"Her ne kadar fikri yabancı bir yayından almış olsa da, babam İspanya'nın ilk elektrikli neşterini üretmekle övünürdü. Yarığın tertemiz ve jilet gibi oluşundan ötürü yüzünde beliren hayret ifadesiyle atölye tezgahına eğilmiş, bir sığır filetosuna kesik atarken onu seyrettiğimi anımsıyorum. Gözleri fal taşı gibi açılmış halde filetoya bakarken, bana dönüp de söylediği şu kati cümle hala bugün gibi hatırımda:
'Şuna bak Juanjo, yarayı daha keserken dağlıyor.'
Şimdi olduğu gibi, ne zaman bir deftere yazı yazacak olsam, sanırım elinde elektrikli neşteriyle babamı andırıyorum, çünkü yazma edimi de yaraları aynı anda hem deşiyor hem dağlıyor."
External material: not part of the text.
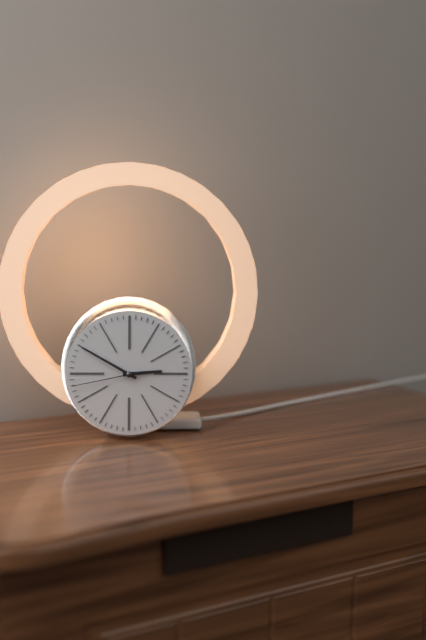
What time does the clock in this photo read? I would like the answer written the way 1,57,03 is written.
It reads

Kitabı okumaya başlayıp daha ilk sayfalarda bu ifadelerle karşılaşınca elimden bırakamayacağımı anlamıştım. 1946 doğumlu bu İspanyol yazar J. Jose Millas'ın otobiyografik diyebileceğimiz bu romanını önce Emrah Serbest'ten okumuş sonra da Yekta Kopan'ın blogunda görmüştüm. Kitabı okuduktan sonra dedikleri kadar varmış dedim ve Türkçe'ye çevrilmiş başka kitabı var mı diye araştırdım; T.İş Bankası Yayınlarından çıkan Sakın Yatağın Altına Bakma isimli bir kitabının daha çevrildiğini gördüm. (Listeye bir kitap daha girdi.)
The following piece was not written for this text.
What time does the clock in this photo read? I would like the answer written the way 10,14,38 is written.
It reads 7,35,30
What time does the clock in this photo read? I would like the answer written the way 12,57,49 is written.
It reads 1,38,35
J.José Millas, özellikle çocukluk - ilk gençlik ekseninde hem kendini hem de geçmişini sorguluyor. Bir nevi yukardaki alıntıda belirttiği gibi yazarak ve hatırlayarak yaralarını dağlıyor. İlk bölümde annesi, babası, evi ve soğuk ekseninde çucukluğunu deşiyor. Özellikle çocukluğunda kişiliğini şekillendiren figürlerin baskınlığı ve bunların bir çocuğu nasıl etkileyebileceğini okurken hüzünlenmedim değil. Sıcak Valencia'dan soğuk Madrid'e taşınmak ve buna alış(ama)mak. (Başlangıçta soğuk vardı. Küçükken bir kez üşümeye görün, ömür boyu üşürsünüz, çünkü çocukken gelen üşüme asla geçmez. - syf.11) ya da kişiliğini belirleyen (her çocuğun) anne imgesi ve bunu yıkma, annenin ağır kişiliğnden kurtulma çabalarına tanık olma; (Ağlamaya başladım. Bunun üzerine yüzümü okşayarak asla ölmeyeceğini söyledi, inandım buna. Bu vaat ilkin yaraları dindiren bir merhem gibi geldi, sonrasındaysa bir tehdit.(...) Büyüdükten sonra bu vaadin bir tehdit olduğunu anlamıştım. Anlamıştım ki esasında annem, ölse bile ölmeyecekti. - syf.34)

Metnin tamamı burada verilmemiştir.